I agree with Ken and CC.
They make very good points that were part of what I was saying.
One point they didn't cover, that I feel is primary to this issue is windspeed.
Do you have an accurate windspeed meter of some sort?
Many windsurfers have learned to "look at the water" and the surrounding trees, etc
and are able to judge the windspeed fairly accurately, but most do not have any
sort of accurate windspeed information.
So, using your example, if the windspeed is 30 knots and they are perfectly powered on a 5.4 m2 rig how do they know it's actually 30 knots?
My answer is that they do not know.
Windspeed in the 5-10 knot range we can fairly accurately judge.
Windspeed in the 10-15 knot range is pretty easy to judge also.
15-20 knots is more difficult, and over 20 knots becomes very hard
to tell as once the chop starts (at around 12-14 knots) it does indeed
get larger, but geography and fetch (the distance the wind has to act on the surface
of the water) really affect our ability to judge true windspeed.
I only know one guy who wears a wrist mounted wind meter (anemometer) and stops out on the water while sailing to check what wind speed he's sailing in.
So, most of the rest of us are stuck with onshore handheld anemometer information,
information from the nearest weather station or airport, or perhaps information from an onsite service like I-Windsurf that provides pagers that give windspeed and can give you an alarm when the windspeed gets up to your personal minimum.
Nice, but none of this actually measures the windspeed out on the water where we are sailing.
So, having real time accurate windspeed information is very sketchy at best.
There are sailors who would be perfectly powered on 5.4 m2 wave sails in 25 knots, and there are other sailors who are going for slalom speed who might be perfectly powered on a 5.4 m2 race sail at around 30 knots (that's alot of wind), but you might find that 30 knots is better on a 3.8-4.2 m2 rig.
Sail design has changed in the last 12 years and most of us use about 0.5-1 m2 larger modern sails than say we would have used in late 80's early to mid 90's sail designs.
So, as suggested by the others, we could state that we felt perfectly powered in X knots of wind on an X.X m2 rig, but having others take the same combination of sail size and windspeed would probably have them feeling overpowered or underpowered.
Hope this helps,

Caribsurf
31st December 2008, 04:38 AM
Thanks for a good answer and I start to understand the point now. Guess I to concern about the wind speed and it may not be that exact sometimes.

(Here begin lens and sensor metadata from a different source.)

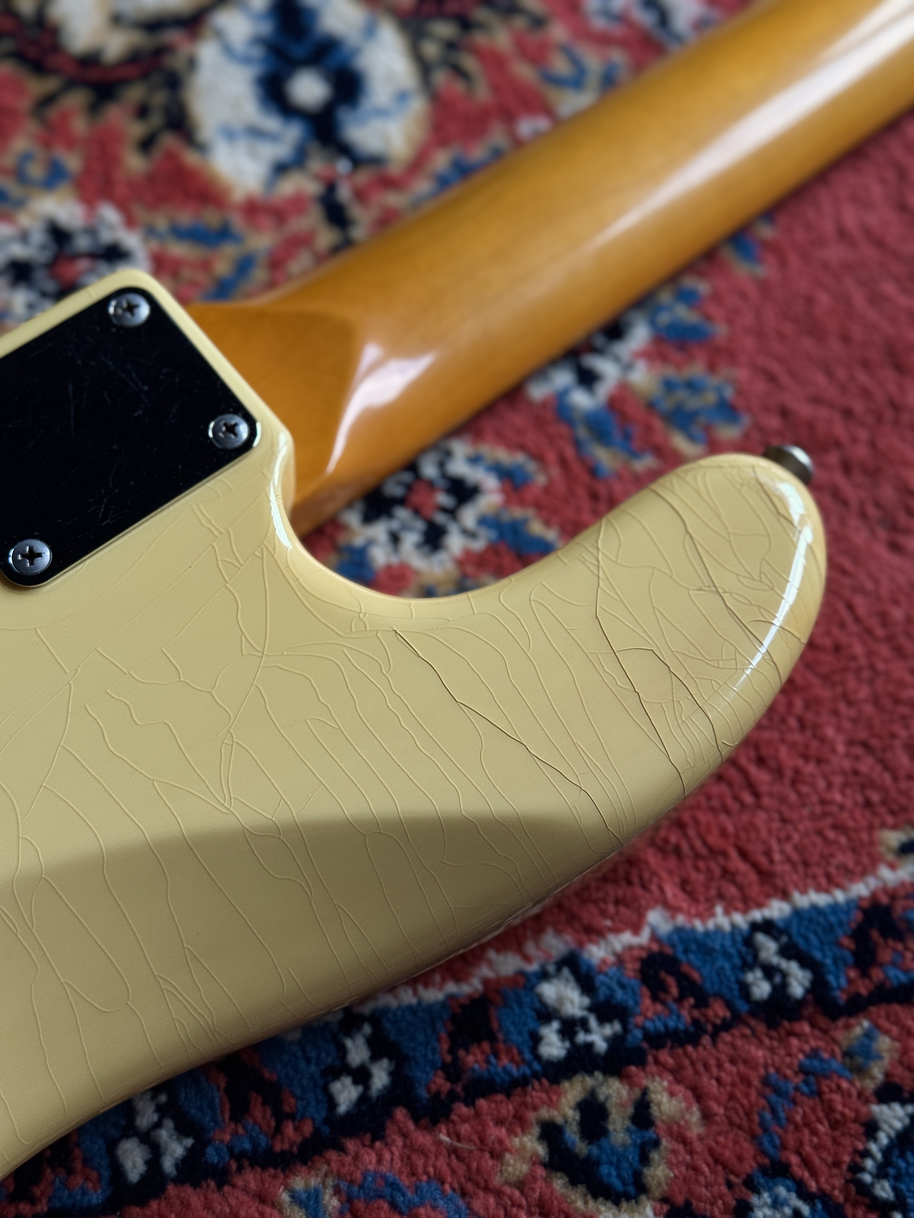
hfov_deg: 30.3
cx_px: 457
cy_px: 609
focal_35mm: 48
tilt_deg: -64.4
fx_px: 1690
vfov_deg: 39.7
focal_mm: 6.76
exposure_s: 1/87
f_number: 1.78
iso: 100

Do you have an accurate windspeed meter of some sort?


I have one in the mast of my boat. So normal I check it every morning then I get up and if the wind is picking up. Or If I just want to see if my guess of the current wind speed is correct. And normally it is. I been sailing for ten years soon, so I getting pretty good at judging the wind speed.

Ken
31st December 2008, 04:48 AM
Caribsurf,

To answer your question -

"But still one question remains.
Why do a lot of wind surfers refer to their used sail size then they talk about conditions for a session then?
Why not just wright that it was blowing 30knots and I had a 5.2 sail. So everybody understand that its blowing 30knots and can refer to that easier, then just wright it was 5.2 condition.

Or is that some secret windsurfer code so no outsiders can understand that why meen?"

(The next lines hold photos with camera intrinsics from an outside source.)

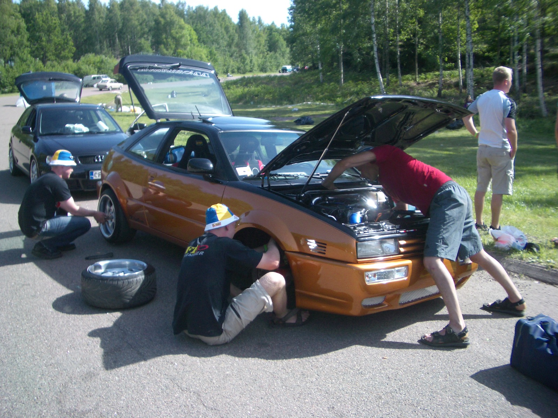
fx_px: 564
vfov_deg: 40.7
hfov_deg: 52.6
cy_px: 209
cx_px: 279
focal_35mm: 35
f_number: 2.6
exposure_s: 1/500
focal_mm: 5.8
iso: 50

No code, just a quick reference to what sail they used. As Roger says, judging wind speed when it is 20 to 30 knots is pretty hard, but if a 5.0 sail worked well for the day, then we just say that it was a 5.0 day. The reality is that some may have been on a 4.2and others on a 6.2, and the wind may have ranged from 15 to 30 knots. Inland lake sailing offers variable winds, it's never steady, just up and down. About two weeks ago, I was out on a "4.5 day", but at times I was slogging (not planing) and at other times I was overpowerd.

In the Dallas, Texas area, iWindsurf.com posts reading from 11 airports and three lakes, so before I go out, I know what the wind is doing. I petty much know what I will rig before I get to the lake.

The anemometer idea fthat Roger suggests is a good idea for beginners or intermediates, but eventually, you will just know what to use. I have two, but I haven't used them in several years.